Transcribe every entry word for word, but skip the images.

.....

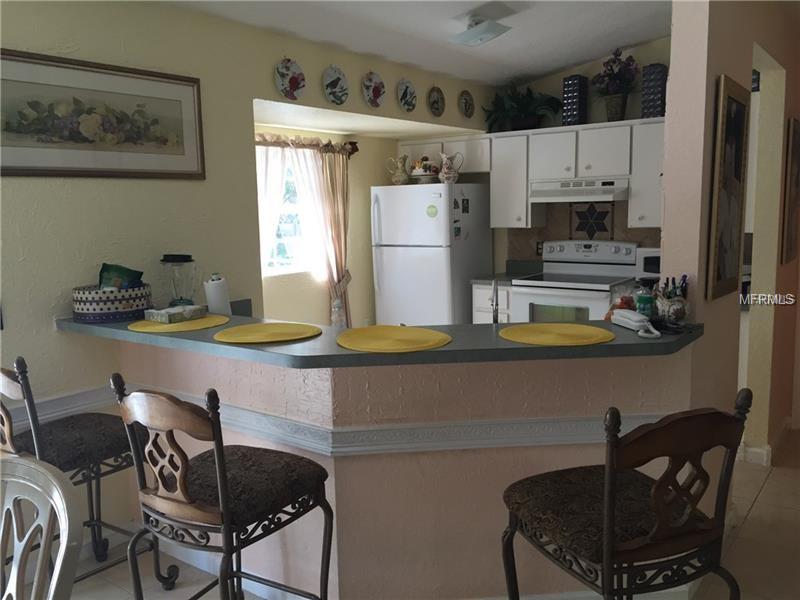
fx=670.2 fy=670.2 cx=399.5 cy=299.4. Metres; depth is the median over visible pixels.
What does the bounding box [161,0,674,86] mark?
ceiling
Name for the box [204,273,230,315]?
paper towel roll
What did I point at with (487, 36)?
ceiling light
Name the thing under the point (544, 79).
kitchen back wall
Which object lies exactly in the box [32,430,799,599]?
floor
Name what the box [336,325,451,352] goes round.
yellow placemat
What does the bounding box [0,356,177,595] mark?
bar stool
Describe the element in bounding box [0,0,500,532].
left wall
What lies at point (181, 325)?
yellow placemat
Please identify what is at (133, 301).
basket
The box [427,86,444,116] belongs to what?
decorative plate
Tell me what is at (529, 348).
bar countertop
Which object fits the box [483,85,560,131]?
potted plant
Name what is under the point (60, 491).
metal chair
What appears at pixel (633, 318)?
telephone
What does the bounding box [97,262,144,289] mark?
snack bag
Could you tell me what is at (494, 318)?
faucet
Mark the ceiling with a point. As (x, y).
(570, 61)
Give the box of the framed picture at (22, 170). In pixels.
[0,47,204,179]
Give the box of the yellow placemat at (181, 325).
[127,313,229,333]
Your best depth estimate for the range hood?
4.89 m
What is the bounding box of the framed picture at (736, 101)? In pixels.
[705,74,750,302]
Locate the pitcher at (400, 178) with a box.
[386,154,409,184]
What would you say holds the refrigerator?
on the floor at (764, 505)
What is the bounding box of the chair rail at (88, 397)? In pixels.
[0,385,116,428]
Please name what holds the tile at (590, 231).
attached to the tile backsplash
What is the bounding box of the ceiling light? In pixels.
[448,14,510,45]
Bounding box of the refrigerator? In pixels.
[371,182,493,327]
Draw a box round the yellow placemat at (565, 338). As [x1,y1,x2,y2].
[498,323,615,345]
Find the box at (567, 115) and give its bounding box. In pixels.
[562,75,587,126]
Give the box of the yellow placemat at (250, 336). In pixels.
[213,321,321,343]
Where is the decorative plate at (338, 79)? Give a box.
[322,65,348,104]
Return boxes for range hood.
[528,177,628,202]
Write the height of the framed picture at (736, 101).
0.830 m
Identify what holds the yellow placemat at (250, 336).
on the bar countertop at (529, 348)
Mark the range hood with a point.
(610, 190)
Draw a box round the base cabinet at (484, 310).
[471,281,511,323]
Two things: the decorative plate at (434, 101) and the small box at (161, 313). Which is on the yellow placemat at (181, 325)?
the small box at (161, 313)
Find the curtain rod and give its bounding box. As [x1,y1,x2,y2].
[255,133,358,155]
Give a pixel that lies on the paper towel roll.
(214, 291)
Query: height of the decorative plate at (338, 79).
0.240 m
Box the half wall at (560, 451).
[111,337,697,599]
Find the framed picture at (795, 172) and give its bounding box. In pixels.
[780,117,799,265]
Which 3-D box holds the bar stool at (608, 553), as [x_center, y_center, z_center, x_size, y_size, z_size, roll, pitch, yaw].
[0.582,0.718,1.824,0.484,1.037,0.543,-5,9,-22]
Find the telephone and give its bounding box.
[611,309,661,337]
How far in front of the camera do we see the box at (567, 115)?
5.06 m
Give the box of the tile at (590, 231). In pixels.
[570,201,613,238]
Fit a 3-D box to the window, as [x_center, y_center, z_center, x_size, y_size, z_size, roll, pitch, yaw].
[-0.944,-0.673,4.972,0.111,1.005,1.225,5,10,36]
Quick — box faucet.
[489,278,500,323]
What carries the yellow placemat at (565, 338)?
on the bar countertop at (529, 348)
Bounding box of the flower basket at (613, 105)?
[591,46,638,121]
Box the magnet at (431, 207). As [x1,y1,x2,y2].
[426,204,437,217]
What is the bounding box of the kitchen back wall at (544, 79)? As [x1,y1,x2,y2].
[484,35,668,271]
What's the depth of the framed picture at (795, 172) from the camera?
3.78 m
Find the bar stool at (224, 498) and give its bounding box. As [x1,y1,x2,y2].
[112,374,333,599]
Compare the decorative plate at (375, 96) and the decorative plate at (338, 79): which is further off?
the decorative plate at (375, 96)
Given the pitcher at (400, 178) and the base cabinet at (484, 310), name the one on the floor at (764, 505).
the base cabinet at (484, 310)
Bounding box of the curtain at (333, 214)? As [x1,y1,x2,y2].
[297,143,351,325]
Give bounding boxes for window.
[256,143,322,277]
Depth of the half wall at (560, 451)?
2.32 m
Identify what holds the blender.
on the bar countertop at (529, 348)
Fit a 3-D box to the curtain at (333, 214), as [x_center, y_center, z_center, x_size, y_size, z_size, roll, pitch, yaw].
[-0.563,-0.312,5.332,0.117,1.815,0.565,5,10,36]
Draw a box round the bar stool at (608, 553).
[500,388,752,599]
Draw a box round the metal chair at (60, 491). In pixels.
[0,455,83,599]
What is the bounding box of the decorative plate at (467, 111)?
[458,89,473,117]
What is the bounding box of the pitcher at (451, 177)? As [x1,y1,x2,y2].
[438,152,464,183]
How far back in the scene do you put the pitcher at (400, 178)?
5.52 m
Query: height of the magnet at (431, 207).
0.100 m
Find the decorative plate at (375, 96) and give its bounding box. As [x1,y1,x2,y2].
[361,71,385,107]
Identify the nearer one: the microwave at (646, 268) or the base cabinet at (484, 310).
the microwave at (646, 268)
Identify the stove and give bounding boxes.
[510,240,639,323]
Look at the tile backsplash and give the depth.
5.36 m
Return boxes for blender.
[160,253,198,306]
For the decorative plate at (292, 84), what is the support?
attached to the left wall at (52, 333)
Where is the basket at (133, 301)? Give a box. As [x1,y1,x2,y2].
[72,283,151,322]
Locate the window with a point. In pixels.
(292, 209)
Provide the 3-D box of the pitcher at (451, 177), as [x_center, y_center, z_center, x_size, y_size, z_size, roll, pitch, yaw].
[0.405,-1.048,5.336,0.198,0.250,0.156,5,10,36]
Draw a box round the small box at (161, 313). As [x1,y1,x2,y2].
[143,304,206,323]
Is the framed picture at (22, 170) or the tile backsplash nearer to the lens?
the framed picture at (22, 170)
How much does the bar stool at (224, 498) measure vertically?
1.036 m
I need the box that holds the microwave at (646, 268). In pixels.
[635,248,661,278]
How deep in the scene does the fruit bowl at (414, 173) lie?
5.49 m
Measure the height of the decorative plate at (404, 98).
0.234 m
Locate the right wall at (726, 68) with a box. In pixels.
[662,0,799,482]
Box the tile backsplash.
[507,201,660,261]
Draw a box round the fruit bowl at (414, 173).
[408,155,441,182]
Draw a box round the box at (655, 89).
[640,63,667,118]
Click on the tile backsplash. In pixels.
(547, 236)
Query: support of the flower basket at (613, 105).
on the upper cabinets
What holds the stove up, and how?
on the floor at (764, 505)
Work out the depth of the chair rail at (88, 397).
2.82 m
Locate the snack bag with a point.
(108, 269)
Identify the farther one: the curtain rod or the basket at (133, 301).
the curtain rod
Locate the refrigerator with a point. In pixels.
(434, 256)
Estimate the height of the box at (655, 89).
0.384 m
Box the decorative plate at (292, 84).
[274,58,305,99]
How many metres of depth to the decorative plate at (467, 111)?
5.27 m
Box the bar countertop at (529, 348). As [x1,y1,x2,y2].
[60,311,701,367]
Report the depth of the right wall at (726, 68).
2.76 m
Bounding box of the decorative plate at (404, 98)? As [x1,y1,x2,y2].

.....

▶ SOLUTION
fx=670.2 fy=670.2 cx=399.5 cy=299.4. Metres; depth is the median over visible pixels.
What does the bounding box [161,0,674,86] mark?
ceiling
Name for the box [204,273,230,315]?
paper towel roll
What did I point at with (487, 36)?
ceiling light
Name the thing under the point (544, 79).
kitchen back wall
Which object lies exactly in the box [32,430,799,599]?
floor
Name what the box [336,325,451,352] goes round.
yellow placemat
What does the bounding box [0,356,177,595] mark?
bar stool
Describe the element in bounding box [0,0,500,532].
left wall
What lies at point (181, 325)?
yellow placemat
Please identify what is at (133, 301).
basket
The box [427,86,444,116] belongs to what?
decorative plate
Tell me what is at (529, 348).
bar countertop
Which object fits the box [483,85,560,131]?
potted plant
Name what is under the point (60, 491).
metal chair
What appears at pixel (633, 318)?
telephone
What does the bounding box [97,262,144,289] mark?
snack bag
Could you tell me what is at (494, 318)?
faucet
Mark the ceiling with a point. As (x, y).
(570, 61)
Give the box of the framed picture at (22, 170). In pixels.
[0,47,204,179]
Give the box of the yellow placemat at (181, 325).
[127,313,229,333]
Your best depth estimate for the range hood?
4.89 m
What is the bounding box of the framed picture at (736, 101)? In pixels.
[705,74,750,302]
Locate the pitcher at (400, 178) with a box.
[386,154,409,184]
What would you say holds the refrigerator?
on the floor at (764, 505)
What is the bounding box of the chair rail at (88, 397)? In pixels.
[0,385,116,428]
Please name what holds the tile at (590, 231).
attached to the tile backsplash
What is the bounding box of the ceiling light? In pixels.
[448,14,510,45]
Bounding box of the refrigerator? In pixels.
[371,182,493,327]
Draw a box round the yellow placemat at (565, 338). As [x1,y1,x2,y2].
[498,323,615,345]
Find the box at (567, 115) and give its bounding box. In pixels.
[562,75,587,126]
Give the box of the yellow placemat at (250, 336). In pixels.
[213,321,321,343]
Where is the decorative plate at (338, 79)? Give a box.
[322,65,348,104]
Return boxes for range hood.
[528,177,628,202]
Write the height of the framed picture at (736, 101).
0.830 m
Identify what holds the yellow placemat at (250, 336).
on the bar countertop at (529, 348)
Mark the range hood with a point.
(610, 190)
Draw a box round the base cabinet at (484, 310).
[471,281,511,323]
Two things: the decorative plate at (434, 101) and the small box at (161, 313). Which is on the yellow placemat at (181, 325)?
the small box at (161, 313)
Find the curtain rod and give its bounding box. As [x1,y1,x2,y2].
[255,133,358,155]
Give a pixel that lies on the paper towel roll.
(214, 291)
Query: height of the decorative plate at (338, 79).
0.240 m
Box the half wall at (560, 451).
[111,337,697,599]
Find the framed picture at (795, 172) and give its bounding box. In pixels.
[780,117,799,265]
Which 3-D box holds the bar stool at (608, 553), as [x_center, y_center, z_center, x_size, y_size, z_size, roll, pitch, yaw].
[0.582,0.718,1.824,0.484,1.037,0.543,-5,9,-22]
Find the telephone and give its bounding box.
[611,309,661,337]
How far in front of the camera do we see the box at (567, 115)?
5.06 m
Give the box of the tile at (590, 231). In pixels.
[570,201,613,238]
Fit a 3-D box to the window, as [x_center, y_center, z_center, x_size, y_size, z_size, roll, pitch, yaw].
[-0.944,-0.673,4.972,0.111,1.005,1.225,5,10,36]
Quick — box faucet.
[489,278,500,323]
What carries the yellow placemat at (565, 338)?
on the bar countertop at (529, 348)
Bounding box of the flower basket at (613, 105)?
[591,46,638,121]
Box the magnet at (431, 207). As [x1,y1,x2,y2].
[426,204,437,217]
What is the bounding box of the kitchen back wall at (544, 79)? As [x1,y1,x2,y2].
[484,35,668,271]
What's the depth of the framed picture at (795, 172) from the camera?
3.78 m
Find the bar stool at (224, 498) and give its bounding box. As [x1,y1,x2,y2].
[112,374,333,599]
Compare the decorative plate at (375, 96) and the decorative plate at (338, 79): which is further off?
the decorative plate at (375, 96)
Given the pitcher at (400, 178) and the base cabinet at (484, 310), name the one on the floor at (764, 505).
the base cabinet at (484, 310)
Bounding box of the curtain at (333, 214)? As [x1,y1,x2,y2].
[297,143,351,325]
Give bounding boxes for window.
[256,143,322,277]
Depth of the half wall at (560, 451)?
2.32 m
Identify what holds the blender.
on the bar countertop at (529, 348)
Fit a 3-D box to the curtain at (333, 214), as [x_center, y_center, z_center, x_size, y_size, z_size, roll, pitch, yaw].
[-0.563,-0.312,5.332,0.117,1.815,0.565,5,10,36]
Draw a box round the bar stool at (608, 553).
[500,388,752,599]
Draw a box round the metal chair at (60, 491). In pixels.
[0,455,83,599]
What is the bounding box of the decorative plate at (467, 111)?
[458,89,473,117]
What is the bounding box of the pitcher at (451, 177)? As [x1,y1,x2,y2].
[438,152,464,183]
How far back in the scene do you put the pitcher at (400, 178)?
5.52 m
Query: height of the magnet at (431, 207).
0.100 m
Find the decorative plate at (375, 96) and give its bounding box. As [x1,y1,x2,y2].
[361,71,385,107]
Identify the nearer one: the microwave at (646, 268) or the base cabinet at (484, 310).
the microwave at (646, 268)
Identify the stove and give bounding boxes.
[510,240,639,323]
Look at the tile backsplash and give the depth.
5.36 m
Return boxes for blender.
[160,253,198,306]
For the decorative plate at (292, 84), what is the support?
attached to the left wall at (52, 333)
Where is the basket at (133, 301)? Give a box. As [x1,y1,x2,y2].
[72,283,151,322]
Locate the window with a point. In pixels.
(292, 209)
Provide the 3-D box of the pitcher at (451, 177), as [x_center, y_center, z_center, x_size, y_size, z_size, roll, pitch, yaw].
[0.405,-1.048,5.336,0.198,0.250,0.156,5,10,36]
Draw a box round the small box at (161, 313). As [x1,y1,x2,y2].
[143,304,206,323]
Is the framed picture at (22, 170) or the tile backsplash nearer to the lens?
the framed picture at (22, 170)
How much does the bar stool at (224, 498) measure vertically?
1.036 m
I need the box that holds the microwave at (646, 268). In pixels.
[635,248,661,278]
How deep in the scene does the fruit bowl at (414, 173) lie?
5.49 m
Measure the height of the decorative plate at (404, 98).
0.234 m
Locate the right wall at (726, 68) with a box. In pixels.
[662,0,799,482]
Box the tile backsplash.
[507,201,660,261]
Draw a box round the fruit bowl at (414, 173).
[408,155,441,182]
Draw a box round the box at (655, 89).
[640,63,667,118]
Click on the tile backsplash. In pixels.
(547, 236)
Query: support of the flower basket at (613, 105).
on the upper cabinets
What holds the stove up, and how?
on the floor at (764, 505)
Work out the depth of the chair rail at (88, 397).
2.82 m
Locate the snack bag with a point.
(108, 269)
Identify the farther one: the curtain rod or the basket at (133, 301).
the curtain rod
Locate the refrigerator with a point. In pixels.
(434, 256)
Estimate the height of the box at (655, 89).
0.384 m
Box the decorative plate at (292, 84).
[274,58,305,99]
How many metres of depth to the decorative plate at (467, 111)?
5.27 m
Box the bar countertop at (529, 348). As [x1,y1,x2,y2].
[60,311,701,367]
Report the depth of the right wall at (726, 68).
2.76 m
Bounding box of the decorative plate at (404, 98)? As [x1,y1,x2,y2].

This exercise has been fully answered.